10. Mr. Bhagirath Dass has relied upon a Full Bench decision of the Allahabad High Court in Harish Chandra, v. Kavindra Narain Sinha : AIR1936All830 . This judgment is of no help to the learned counsel. Harish Chandra's case was not a case of the winding-up of a company, wherein, in the course of inquiry, the judge came to the conclusion that an offence had been committed. The matter was not pending before the High Court at any stage. The Full Bench considered the effect of Section 194(1) of the old Code and came to the conclusion that the application made for transferring the case, which was pending before the file of the Magistrate, was misconceived.

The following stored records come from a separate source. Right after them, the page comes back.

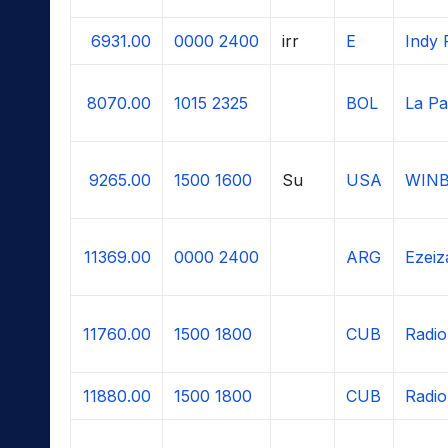
6931.00
0000
2400
irr
E
Indy 
8070.00
1015
2325
BOL
La Pa
9265.00
1500
1600
Su
USA
WIN
11369.00
0000
2400
ARG
Ezeiz
11760.00
1500
1800
CUB
Radi
11880.00
1500
1800
CUB
Radi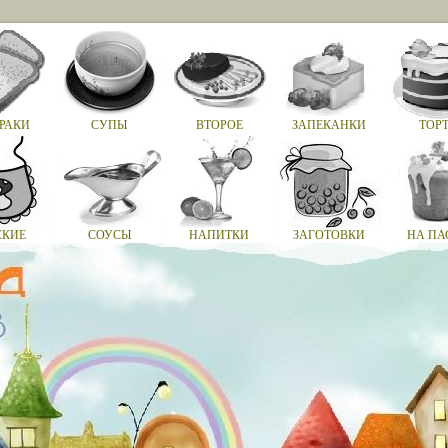
РАКИ
СУПЫ
ВТОРОЕ
ЗАПЕКАНКИ
ТОР
СКИЕ
СОУСЫ
НАПИТКИ
ЗАГОТОВКИ
НА ПА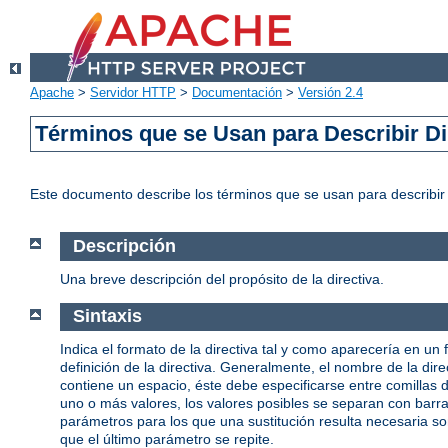
Apache
>
Servidor HTTP
>
Documentación
>
Versión 2.4
Términos que se Usan para Describir Di
Este documento describe los términos que se usan para describi
Descripción
Una breve descripción del propósito de la directiva.
Sintaxis
Indica el formato de la directiva tal y como aparecería en un 
definición de la directiva. Generalmente, el nombre de la d
contiene un espacio, éste debe especificarse entre comillas
uno o más valores, los valores posibles se separan con barras 
parámetros para los que una sustitución resulta necesaria s
que el último parámetro se repite.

The argument that the view that the High Court has no jurisdiction to try the case could not be substantiated as Section 194(1) of the old Code authorised the High Court to take cognizance of any offence upon a commitment being made, was repelled by observing that the High Court could take cognizance only when the case was committed to it and not otherwise. As already observed, the provisions of Section 194 of the old Code have been deleted in the new Code and thus in proper cases the inherent power of the High Court would be available to take cognizance of the offences by the High Court.

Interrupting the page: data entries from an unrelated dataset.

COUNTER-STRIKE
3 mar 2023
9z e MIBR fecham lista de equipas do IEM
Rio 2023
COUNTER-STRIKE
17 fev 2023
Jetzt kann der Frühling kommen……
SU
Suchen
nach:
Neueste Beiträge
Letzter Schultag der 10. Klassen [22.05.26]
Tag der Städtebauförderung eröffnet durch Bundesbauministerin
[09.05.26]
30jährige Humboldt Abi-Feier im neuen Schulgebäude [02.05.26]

11. As already observed, there are offences against the Act in which the official liquidator has to launch the prosecution proceedings. In appropriate cases, the High Court may exercise jurisdiction in entertaining or transferring the said proceedings to do complete justice between the parties, especially when the company has been ordered to be wound up. In such cases, the winding-up court may be the only appropriate court which could determine the disputes more appropriately. It, of course, goes without saying that if the jurisdiction had not been vested in the High Court under Sub-section (2) of Section 446 of the Act, in that case, in view of the provisions of Section 2(11) read with Section 10 of the Act, it had to be held that all the offences under the Act had to be tried by the Magistrate and not by any other court, but a special provision has been enacted in the background of the scheme of the Act to clothe the High Court with jurisdiction to entertain and dispose of any suit or proceeding by or against the company.
12. Reference may also be made to the provisions of Rule 9 of the Companies (Court) Rules, 1959, wherein it has been provided that nothing in the Rules shall be deemed to limit or otherwise affect the inherent powers of the court to give such directions or pass such orders as may be necessary for the ends of justice or to prevent abuse of the process of the court. This rule also saves the inherent power of the court to pass appropriate orders which may be necessary for the ends of justice or to prevent the abuse of the process of the court.
13. We are, therefore, inclined to hold that the High Court can exercise jurisdiction in suits and proceedings, including criminal proceedings in appropriate cases, by or against the company. The question of law referred to this Bench is answered accordingly and the case may now be listed before a learned single judge for appropriate orders.